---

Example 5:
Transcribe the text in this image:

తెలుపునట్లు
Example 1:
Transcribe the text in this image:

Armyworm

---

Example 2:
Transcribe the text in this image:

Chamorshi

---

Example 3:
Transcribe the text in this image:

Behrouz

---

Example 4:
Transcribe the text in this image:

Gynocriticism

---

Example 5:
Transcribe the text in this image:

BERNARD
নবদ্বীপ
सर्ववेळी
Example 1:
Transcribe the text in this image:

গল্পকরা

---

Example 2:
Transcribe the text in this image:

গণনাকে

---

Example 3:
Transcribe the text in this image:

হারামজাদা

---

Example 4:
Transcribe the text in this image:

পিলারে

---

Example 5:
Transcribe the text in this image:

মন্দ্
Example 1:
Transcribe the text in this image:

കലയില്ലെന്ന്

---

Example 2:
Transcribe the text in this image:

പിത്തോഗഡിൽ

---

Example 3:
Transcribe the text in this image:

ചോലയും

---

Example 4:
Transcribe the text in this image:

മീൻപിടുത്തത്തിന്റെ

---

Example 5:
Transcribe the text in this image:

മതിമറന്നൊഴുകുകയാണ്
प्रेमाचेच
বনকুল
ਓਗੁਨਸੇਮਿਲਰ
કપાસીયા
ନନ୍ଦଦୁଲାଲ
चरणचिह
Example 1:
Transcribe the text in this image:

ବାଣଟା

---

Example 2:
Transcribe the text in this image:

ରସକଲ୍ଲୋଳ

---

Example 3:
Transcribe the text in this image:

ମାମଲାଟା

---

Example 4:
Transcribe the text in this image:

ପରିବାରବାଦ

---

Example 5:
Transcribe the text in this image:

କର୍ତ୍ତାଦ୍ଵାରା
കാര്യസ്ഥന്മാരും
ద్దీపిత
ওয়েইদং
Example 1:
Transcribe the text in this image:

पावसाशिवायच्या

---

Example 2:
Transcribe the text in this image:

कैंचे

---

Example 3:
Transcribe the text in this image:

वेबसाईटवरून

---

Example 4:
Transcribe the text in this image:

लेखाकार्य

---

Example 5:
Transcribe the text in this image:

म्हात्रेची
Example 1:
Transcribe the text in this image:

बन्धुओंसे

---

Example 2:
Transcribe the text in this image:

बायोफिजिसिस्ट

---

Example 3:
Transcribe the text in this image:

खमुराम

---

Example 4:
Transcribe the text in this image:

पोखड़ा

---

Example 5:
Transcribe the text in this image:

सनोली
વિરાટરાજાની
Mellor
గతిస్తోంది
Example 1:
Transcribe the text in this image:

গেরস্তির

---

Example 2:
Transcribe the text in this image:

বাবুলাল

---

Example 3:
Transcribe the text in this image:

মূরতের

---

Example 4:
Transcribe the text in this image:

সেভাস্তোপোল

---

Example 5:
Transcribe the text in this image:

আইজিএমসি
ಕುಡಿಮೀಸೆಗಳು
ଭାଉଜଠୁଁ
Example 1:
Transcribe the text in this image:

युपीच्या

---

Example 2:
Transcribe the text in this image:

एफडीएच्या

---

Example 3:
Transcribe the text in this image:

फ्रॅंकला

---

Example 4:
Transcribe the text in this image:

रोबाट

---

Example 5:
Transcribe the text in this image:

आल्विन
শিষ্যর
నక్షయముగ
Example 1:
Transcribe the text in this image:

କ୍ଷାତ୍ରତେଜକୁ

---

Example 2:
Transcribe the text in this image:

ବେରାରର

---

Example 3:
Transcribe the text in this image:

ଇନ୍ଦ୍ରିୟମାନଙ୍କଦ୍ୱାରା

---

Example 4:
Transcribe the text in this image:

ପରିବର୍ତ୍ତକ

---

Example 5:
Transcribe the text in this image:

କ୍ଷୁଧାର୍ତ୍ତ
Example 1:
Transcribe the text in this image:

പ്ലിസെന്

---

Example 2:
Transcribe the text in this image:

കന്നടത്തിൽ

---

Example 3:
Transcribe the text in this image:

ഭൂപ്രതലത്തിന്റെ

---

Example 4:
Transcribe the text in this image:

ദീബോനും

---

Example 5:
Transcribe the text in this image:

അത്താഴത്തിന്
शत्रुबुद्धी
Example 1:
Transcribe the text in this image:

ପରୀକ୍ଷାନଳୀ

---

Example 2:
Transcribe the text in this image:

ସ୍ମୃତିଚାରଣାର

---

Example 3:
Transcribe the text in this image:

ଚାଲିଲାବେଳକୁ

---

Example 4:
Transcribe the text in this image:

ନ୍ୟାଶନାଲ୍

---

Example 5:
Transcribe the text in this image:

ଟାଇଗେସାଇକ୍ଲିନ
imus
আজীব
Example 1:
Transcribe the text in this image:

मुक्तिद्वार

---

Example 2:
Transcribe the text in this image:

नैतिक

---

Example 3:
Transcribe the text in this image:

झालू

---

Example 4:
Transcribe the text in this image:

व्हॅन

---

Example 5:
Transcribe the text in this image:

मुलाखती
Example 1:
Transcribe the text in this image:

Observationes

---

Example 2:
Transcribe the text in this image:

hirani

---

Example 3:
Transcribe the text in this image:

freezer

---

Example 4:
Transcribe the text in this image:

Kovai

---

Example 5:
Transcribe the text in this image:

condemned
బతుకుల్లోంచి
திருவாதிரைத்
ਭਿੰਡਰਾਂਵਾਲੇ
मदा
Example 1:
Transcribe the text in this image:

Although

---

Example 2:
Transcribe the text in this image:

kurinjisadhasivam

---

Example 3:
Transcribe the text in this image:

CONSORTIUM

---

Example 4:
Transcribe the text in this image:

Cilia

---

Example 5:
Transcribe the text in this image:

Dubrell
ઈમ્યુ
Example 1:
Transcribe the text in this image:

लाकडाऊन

* **AIM OF THE TASK**
Everything in the listing should be given again word for word.

* **SOLUTION BELOW**
---

Example 5:
Transcribe the text in this image:

తెలుపునట్లు
Example 1:
Transcribe the text in this image:

Armyworm

---

Example 2:
Transcribe the text in this image:

Chamorshi

---

Example 3:
Transcribe the text in this image:

Behrouz

---

Example 4:
Transcribe the text in this image:

Gynocriticism

---

Example 5:
Transcribe the text in this image:

BERNARD
নবদ্বীপ
सर्ववेळी
Example 1:
Transcribe the text in this image:

গল্পকরা

---

Example 2:
Transcribe the text in this image:

গণনাকে

---

Example 3:
Transcribe the text in this image:

হারামজাদা

---

Example 4:
Transcribe the text in this image:

পিলারে

---

Example 5:
Transcribe the text in this image:

মন্দ্
Example 1:
Transcribe the text in this image:

കലയില്ലെന്ന്

---

Example 2:
Transcribe the text in this image:

പിത്തോഗഡിൽ

---

Example 3:
Transcribe the text in this image:

ചോലയും

---

Example 4:
Transcribe the text in this image:

മീൻപിടുത്തത്തിന്റെ

---

Example 5:
Transcribe the text in this image:

മതിമറന്നൊഴുകുകയാണ്
प्रेमाचेच
বনকুল
ਓਗੁਨਸੇਮਿਲਰ
કપાસીયા
ନନ୍ଦଦୁଲାଲ
चरणचिह
Example 1:
Transcribe the text in this image:

ବାଣଟା

---

Example 2:
Transcribe the text in this image:

ରସକଲ୍ଲୋଳ

---

Example 3:
Transcribe the text in this image:

ମାମଲାଟା

---

Example 4:
Transcribe the text in this image:

ପରିବାରବାଦ

---

Example 5:
Transcribe the text in this image:

କର୍ତ୍ତାଦ୍ଵାରା
കാര്യസ്ഥന്മാരും
ద్దీపిత
ওয়েইদং
Example 1:
Transcribe the text in this image:

पावसाशिवायच्या

---

Example 2:
Transcribe the text in this image:

कैंचे

---

Example 3:
Transcribe the text in this image:

वेबसाईटवरून

---

Example 4:
Transcribe the text in this image:

लेखाकार्य

---

Example 5:
Transcribe the text in this image:

म्हात्रेची
Example 1:
Transcribe the text in this image:

बन्धुओंसे

---

Example 2:
Transcribe the text in this image:

बायोफिजिसिस्ट

---

Example 3:
Transcribe the text in this image:

खमुराम

---

Example 4:
Transcribe the text in this image:

पोखड़ा

---

Example 5:
Transcribe the text in this image:

सनोली
વિરાટરાજાની
Mellor
గతిస్తోంది
Example 1:
Transcribe the text in this image:

গেরস্তির

---

Example 2:
Transcribe the text in this image:

বাবুলাল

---

Example 3:
Transcribe the text in this image:

মূরতের

---

Example 4:
Transcribe the text in this image:

সেভাস্তোপোল

---

Example 5:
Transcribe the text in this image:

আইজিএমসি
ಕುಡಿಮೀಸೆಗಳು
ଭାଉଜଠୁଁ
Example 1:
Transcribe the text in this image:

युपीच्या

---

Example 2:
Transcribe the text in this image:

एफडीएच्या

---

Example 3:
Transcribe the text in this image:

फ्रॅंकला

---

Example 4:
Transcribe the text in this image:

रोबाट

---

Example 5:
Transcribe the text in this image:

आल्विन
শিষ্যর
నక్షయముగ
Example 1:
Transcribe the text in this image:

କ୍ଷାତ୍ରତେଜକୁ

---

Example 2:
Transcribe the text in this image:

ବେରାରର

---

Example 3:
Transcribe the text in this image:

ଇନ୍ଦ୍ରିୟମାନଙ୍କଦ୍ୱାରା

---

Example 4:
Transcribe the text in this image:

ପରିବର୍ତ୍ତକ

---

Example 5:
Transcribe the text in this image:

କ୍ଷୁଧାର୍ତ୍ତ
Example 1:
Transcribe the text in this image:

പ്ലിസെന്

---

Example 2:
Transcribe the text in this image:

കന്നടത്തിൽ

---

Example 3:
Transcribe the text in this image:

ഭൂപ്രതലത്തിന്റെ

---

Example 4:
Transcribe the text in this image:

ദീബോനും

---

Example 5:
Transcribe the text in this image:

അത്താഴത്തിന്
शत्रुबुद्धी
Example 1:
Transcribe the text in this image:

ପରୀକ୍ଷାନଳୀ

---

Example 2:
Transcribe the text in this image:

ସ୍ମୃତିଚାରଣାର

---

Example 3:
Transcribe the text in this image:

ଚାଲିଲାବେଳକୁ

---

Example 4:
Transcribe the text in this image:

ନ୍ୟାଶନାଲ୍

---

Example 5:
Transcribe the text in this image:

ଟାଇଗେସାଇକ୍ଲିନ
imus
আজীব
Example 1:
Transcribe the text in this image:

मुक्तिद्वार

---

Example 2:
Transcribe the text in this image:

नैतिक

---

Example 3:
Transcribe the text in this image:

झालू

---

Example 4:
Transcribe the text in this image:

व्हॅन

---

Example 5:
Transcribe the text in this image:

मुलाखती
Example 1:
Transcribe the text in this image:

Observationes

---

Example 2:
Transcribe the text in this image:

hirani

---

Example 3:
Transcribe the text in this image:

freezer

---

Example 4:
Transcribe the text in this image:

Kovai

---

Example 5:
Transcribe the text in this image:

condemned
బతుకుల్లోంచి
திருவாதிரைத்
ਭਿੰਡਰਾਂਵਾਲੇ
मदा
Example 1:
Transcribe the text in this image:

Although

---

Example 2:
Transcribe the text in this image:

kurinjisadhasivam

---

Example 3:
Transcribe the text in this image:

CONSORTIUM

---

Example 4:
Transcribe the text in this image:

Cilia

---

Example 5:
Transcribe the text in this image:

Dubrell
ઈમ્યુ
Example 1:
Transcribe the text in this image:

लाकडाऊन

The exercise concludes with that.